*Task list*
1. Below the heading of the post on confidence intervals, list every sentence in the body that ends with a question mark, in the order they appear.
2. From the post on confidence intervals, return the part that opens with the words containing "So transforming a" and closes with "for $$\sigma^2$$ even unbiased?".
* begin Text passage *
# How can we stay confidence replacing the population standard deviation by it's estimate?

So imagine we take $$n$$ random samples from a Bernoulli Trial. Thus our random samples are composed by binary random variables $$X_1, X_2, ..., X_n$$. So by central limit theorem we know that the distribution of $$Z=\frac{\overline{X}-p}{\sigma/\sqrt{n}}$$ such that $$\overline{X}=\frac{X_1+X_2+...+X_n}{n}$$ approximates a standard normal pdf when $$n$$ is big enough. So finding the probability that $$Z$$ lies between $$-1.96$$ and $$1.96$$ is:

$$P(-1.96\le Z\le 1.96)=P(-1.96\le \frac{\overline{X}-p}{\sigma/\sqrt{n}} \le 1.96) = 0.95$$

We also know that the standard deviation of our Binary Random Variable is $$\sigma=\sqrt{p(1-p)}$$. Thus:

$$P(-1.96\le \frac{\overline{X}-p}{\sqrt\frac{p(1-p)}{n}} \le 1.96) = 0.95$$

The book I'm using just replace $$p$$ by it's estimate $$\overline{X}$$ without further explanation. Why can we do that? Thus:

$$P(-1.96\le \frac{\overline{X}-p}{\sqrt\frac{\overline{X}(1-\overline{X})}{n}} \le 1.96) = 0.95$$

So transforming a little we have that:

$$P(\overline{X} -1.96\sqrt\frac{\overline{X}(1-\overline{X})}{n} \le p \le \overline{X} + 1.96 \sqrt\frac{\overline{X}(1-\overline{X})}{n}) = 0.95$$

How can we still saying that this is true with 95% of confidence? what justifies replacing $$p$$ by $$\overline{X}$$? I mean the 95% confidence interval is true when we use the population standard deviation and not some estimate. Using an unbiased estimator for the standard deviation population will only tells us that we are going to have a 95% confidence interval in the long run. So, it's the estimator $$\overline{X}(1-\overline{X})$$ for $$\sigma^2$$ even unbiased?
* end Text passage *
* begin Records supplied *
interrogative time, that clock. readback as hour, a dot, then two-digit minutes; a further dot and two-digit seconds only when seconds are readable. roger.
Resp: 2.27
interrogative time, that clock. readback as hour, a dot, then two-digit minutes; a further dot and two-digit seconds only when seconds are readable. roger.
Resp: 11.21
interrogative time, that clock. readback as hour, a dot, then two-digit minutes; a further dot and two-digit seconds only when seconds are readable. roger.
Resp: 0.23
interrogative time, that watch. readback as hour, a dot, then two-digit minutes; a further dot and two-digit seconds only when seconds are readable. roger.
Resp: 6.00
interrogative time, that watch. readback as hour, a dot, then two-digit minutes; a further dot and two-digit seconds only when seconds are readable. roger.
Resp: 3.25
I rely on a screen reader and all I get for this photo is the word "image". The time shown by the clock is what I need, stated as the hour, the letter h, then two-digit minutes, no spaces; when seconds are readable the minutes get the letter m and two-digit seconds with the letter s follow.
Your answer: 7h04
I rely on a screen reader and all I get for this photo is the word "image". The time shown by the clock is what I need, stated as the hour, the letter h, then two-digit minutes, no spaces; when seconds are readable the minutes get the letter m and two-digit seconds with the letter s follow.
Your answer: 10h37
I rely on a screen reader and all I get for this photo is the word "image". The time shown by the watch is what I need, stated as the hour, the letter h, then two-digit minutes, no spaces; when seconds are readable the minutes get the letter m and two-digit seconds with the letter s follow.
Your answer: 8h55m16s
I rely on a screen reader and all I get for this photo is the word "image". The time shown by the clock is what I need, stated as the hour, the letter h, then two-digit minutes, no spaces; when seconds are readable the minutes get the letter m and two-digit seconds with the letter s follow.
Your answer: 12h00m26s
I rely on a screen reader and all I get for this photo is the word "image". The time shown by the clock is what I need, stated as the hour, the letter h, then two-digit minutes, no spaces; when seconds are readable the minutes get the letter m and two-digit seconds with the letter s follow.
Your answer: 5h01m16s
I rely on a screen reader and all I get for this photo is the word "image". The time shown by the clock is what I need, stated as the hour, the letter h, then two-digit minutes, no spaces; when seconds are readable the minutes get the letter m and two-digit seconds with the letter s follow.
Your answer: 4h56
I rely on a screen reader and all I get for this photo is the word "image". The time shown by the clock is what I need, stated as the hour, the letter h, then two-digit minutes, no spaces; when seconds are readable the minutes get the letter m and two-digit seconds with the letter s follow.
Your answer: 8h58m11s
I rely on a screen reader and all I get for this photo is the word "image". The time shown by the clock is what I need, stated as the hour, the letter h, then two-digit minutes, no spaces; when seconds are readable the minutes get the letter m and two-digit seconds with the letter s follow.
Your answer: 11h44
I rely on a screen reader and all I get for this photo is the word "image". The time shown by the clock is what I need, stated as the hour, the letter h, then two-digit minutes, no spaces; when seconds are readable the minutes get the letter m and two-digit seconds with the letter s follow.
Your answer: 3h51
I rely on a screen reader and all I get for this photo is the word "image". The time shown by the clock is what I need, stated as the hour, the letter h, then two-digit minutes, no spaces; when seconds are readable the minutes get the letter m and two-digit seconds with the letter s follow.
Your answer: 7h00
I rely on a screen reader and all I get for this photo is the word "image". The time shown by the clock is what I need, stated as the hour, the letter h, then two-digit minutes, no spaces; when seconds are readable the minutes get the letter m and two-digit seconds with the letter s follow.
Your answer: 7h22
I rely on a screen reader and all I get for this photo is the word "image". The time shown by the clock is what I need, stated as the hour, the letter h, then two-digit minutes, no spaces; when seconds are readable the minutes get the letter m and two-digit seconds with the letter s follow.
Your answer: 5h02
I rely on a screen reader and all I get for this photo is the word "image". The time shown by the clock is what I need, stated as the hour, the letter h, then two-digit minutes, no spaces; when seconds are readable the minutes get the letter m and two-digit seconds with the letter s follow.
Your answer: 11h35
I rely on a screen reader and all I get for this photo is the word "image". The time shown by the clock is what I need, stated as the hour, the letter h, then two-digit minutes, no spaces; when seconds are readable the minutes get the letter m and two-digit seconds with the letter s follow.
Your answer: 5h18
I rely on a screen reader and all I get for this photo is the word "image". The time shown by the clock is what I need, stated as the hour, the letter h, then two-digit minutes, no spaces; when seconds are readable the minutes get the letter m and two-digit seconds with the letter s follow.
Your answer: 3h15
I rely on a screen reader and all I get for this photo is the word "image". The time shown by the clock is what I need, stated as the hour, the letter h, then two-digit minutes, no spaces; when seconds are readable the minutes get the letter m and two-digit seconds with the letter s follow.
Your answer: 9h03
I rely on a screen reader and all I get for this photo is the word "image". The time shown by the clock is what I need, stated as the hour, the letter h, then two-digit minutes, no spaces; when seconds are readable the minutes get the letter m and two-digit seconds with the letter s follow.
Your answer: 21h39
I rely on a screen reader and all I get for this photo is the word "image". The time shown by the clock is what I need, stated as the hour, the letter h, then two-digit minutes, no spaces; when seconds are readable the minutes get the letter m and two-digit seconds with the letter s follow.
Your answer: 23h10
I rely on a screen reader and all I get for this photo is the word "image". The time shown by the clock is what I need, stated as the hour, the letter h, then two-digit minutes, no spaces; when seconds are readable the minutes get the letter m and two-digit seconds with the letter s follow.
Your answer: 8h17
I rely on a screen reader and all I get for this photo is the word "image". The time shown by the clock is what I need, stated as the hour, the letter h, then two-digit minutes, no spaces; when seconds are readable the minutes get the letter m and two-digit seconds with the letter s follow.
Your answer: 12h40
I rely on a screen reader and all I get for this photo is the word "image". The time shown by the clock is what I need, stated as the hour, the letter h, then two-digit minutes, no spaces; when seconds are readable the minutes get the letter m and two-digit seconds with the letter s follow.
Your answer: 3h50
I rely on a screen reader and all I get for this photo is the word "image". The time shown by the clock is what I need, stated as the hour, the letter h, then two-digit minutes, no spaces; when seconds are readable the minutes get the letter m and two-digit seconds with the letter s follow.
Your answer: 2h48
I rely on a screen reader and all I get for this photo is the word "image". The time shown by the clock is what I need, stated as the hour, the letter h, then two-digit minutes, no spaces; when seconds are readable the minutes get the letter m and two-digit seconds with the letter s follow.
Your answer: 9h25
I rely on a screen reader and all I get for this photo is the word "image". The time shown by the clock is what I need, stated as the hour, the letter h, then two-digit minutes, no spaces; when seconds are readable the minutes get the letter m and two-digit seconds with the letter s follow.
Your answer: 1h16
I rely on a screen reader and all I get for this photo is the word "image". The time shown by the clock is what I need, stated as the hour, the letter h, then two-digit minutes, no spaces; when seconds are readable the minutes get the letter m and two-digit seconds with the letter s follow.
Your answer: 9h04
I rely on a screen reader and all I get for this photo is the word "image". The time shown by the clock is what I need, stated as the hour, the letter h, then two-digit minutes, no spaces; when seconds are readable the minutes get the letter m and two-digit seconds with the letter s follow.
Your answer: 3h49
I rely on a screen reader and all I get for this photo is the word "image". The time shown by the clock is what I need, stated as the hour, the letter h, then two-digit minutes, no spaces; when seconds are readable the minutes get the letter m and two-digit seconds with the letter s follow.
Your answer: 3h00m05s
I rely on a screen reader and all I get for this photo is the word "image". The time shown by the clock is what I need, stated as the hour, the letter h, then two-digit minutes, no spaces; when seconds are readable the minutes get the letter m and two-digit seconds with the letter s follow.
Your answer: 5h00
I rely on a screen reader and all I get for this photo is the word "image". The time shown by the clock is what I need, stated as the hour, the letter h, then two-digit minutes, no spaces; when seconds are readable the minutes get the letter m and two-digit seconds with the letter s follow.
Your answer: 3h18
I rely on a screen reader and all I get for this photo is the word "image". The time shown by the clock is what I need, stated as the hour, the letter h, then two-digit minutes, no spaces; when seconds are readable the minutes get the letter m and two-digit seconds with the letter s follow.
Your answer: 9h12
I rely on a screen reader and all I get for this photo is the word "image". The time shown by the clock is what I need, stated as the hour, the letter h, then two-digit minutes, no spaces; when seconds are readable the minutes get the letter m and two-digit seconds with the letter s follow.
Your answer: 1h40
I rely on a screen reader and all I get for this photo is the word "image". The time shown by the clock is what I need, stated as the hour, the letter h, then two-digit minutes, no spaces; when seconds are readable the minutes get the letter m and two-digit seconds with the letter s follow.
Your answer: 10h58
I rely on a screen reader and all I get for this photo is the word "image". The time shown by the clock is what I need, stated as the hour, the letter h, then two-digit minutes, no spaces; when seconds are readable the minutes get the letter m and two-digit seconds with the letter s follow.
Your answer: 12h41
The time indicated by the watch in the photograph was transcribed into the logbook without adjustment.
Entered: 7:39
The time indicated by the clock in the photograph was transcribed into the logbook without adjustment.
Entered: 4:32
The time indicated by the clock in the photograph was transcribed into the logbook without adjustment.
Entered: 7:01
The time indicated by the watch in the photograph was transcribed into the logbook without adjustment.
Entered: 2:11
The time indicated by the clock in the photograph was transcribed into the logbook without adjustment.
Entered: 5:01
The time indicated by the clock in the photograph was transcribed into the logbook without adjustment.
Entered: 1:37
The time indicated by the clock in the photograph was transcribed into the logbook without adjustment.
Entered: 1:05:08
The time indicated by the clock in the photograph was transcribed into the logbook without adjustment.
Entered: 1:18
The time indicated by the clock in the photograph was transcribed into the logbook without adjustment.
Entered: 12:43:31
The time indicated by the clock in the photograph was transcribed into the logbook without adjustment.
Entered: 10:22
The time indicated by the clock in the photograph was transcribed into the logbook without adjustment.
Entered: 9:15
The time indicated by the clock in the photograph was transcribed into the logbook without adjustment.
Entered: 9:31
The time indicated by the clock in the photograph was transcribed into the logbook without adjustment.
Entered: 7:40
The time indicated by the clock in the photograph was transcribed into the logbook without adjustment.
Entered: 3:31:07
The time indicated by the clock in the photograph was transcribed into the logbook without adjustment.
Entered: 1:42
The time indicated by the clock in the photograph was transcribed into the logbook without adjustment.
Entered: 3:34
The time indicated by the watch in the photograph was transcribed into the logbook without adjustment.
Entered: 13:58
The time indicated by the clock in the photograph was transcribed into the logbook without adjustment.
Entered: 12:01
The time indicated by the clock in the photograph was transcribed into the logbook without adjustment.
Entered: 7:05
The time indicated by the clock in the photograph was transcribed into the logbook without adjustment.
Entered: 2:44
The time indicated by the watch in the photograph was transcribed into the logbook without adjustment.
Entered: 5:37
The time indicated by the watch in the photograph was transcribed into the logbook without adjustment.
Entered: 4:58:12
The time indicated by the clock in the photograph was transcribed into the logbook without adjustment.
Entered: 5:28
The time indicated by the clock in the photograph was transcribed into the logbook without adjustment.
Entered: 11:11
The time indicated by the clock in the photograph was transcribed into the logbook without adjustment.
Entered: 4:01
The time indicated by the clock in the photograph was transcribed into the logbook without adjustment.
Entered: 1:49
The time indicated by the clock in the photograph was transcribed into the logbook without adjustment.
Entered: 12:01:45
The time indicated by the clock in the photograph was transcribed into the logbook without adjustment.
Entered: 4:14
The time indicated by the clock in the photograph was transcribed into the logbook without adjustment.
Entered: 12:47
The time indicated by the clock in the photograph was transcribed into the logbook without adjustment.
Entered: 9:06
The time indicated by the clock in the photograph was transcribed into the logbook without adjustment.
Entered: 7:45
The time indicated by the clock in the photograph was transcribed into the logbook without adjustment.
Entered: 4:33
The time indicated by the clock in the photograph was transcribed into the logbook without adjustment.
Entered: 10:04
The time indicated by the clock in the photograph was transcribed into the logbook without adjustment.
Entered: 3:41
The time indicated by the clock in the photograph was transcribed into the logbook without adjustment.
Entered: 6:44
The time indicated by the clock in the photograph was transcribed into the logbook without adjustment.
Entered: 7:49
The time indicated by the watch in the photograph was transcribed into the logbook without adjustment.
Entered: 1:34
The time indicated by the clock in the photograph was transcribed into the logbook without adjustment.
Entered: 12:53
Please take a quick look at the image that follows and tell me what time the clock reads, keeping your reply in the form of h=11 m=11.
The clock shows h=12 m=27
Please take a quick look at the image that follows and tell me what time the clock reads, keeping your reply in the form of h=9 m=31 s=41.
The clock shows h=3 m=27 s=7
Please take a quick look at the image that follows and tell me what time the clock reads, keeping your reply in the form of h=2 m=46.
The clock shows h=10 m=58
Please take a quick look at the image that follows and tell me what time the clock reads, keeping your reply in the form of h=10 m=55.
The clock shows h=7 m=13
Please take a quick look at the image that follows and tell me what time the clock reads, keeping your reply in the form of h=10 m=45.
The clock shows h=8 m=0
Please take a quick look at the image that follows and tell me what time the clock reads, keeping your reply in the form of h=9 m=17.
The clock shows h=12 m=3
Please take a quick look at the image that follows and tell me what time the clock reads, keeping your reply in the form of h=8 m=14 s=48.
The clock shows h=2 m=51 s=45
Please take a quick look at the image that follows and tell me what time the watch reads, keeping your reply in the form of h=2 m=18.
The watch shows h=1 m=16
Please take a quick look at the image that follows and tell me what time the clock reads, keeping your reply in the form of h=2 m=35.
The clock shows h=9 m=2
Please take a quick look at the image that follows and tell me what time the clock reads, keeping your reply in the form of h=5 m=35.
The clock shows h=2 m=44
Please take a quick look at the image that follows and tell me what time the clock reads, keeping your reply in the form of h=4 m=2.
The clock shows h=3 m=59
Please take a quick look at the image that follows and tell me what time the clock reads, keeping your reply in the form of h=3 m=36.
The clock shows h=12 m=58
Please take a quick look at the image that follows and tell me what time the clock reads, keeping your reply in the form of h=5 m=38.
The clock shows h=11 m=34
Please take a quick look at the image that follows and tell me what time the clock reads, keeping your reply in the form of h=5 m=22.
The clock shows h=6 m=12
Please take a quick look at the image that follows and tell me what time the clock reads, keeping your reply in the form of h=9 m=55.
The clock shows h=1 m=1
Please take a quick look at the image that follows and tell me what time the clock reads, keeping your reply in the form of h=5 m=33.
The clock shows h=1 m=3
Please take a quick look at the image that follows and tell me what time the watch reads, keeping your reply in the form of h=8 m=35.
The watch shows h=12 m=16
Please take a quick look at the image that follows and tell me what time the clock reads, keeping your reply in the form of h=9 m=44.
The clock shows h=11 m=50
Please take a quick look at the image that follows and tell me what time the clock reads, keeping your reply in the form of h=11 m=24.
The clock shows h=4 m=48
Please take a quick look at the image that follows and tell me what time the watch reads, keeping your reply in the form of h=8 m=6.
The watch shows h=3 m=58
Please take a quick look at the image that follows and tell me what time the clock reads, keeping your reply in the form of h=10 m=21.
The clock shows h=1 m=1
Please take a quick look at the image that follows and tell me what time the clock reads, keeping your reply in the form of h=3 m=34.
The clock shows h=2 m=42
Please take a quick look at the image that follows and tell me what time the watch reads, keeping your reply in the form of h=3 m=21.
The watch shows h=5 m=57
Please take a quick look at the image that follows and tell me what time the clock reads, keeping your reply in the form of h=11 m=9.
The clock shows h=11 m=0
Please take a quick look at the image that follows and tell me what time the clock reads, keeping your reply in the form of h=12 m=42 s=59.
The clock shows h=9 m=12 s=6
* end Records supplied *
*Exercise answers*
1.
1. Why can we do that?
2. How can we still saying that this is true with 95% of confidence?
3. what justifies replacing $$p$$ by $$\overline{X}$$?
4. So, it's the estimator $$\overline{X}(1-\overline{X})$$ for $$\sigma^2$$ even unbiased?

2.
So transforming a little we have that:

$$P(\overline{X} -1.96\sqrt\frac{\overline{X}(1-\overline{X})}{n} \le p \le \overline{X} + 1.96 \sqrt\frac{\overline{X}(1-\overline{X})}{n}) = 0.95$$

How can we still saying that this is true with 95% of confidence? what justifies replacing $$p$$ by $$\overline{X}$$? I mean the 95% confidence interval is true when we use the population standard deviation and not some estimate. Using an unbiased estimator for the standard deviation population will only tells us that we are going to have a 95% confidence interval in the long run. So, it's the estimator $$\overline{X}(1-\overline{X})$$ for $$\sigma^2$$ even unbiased?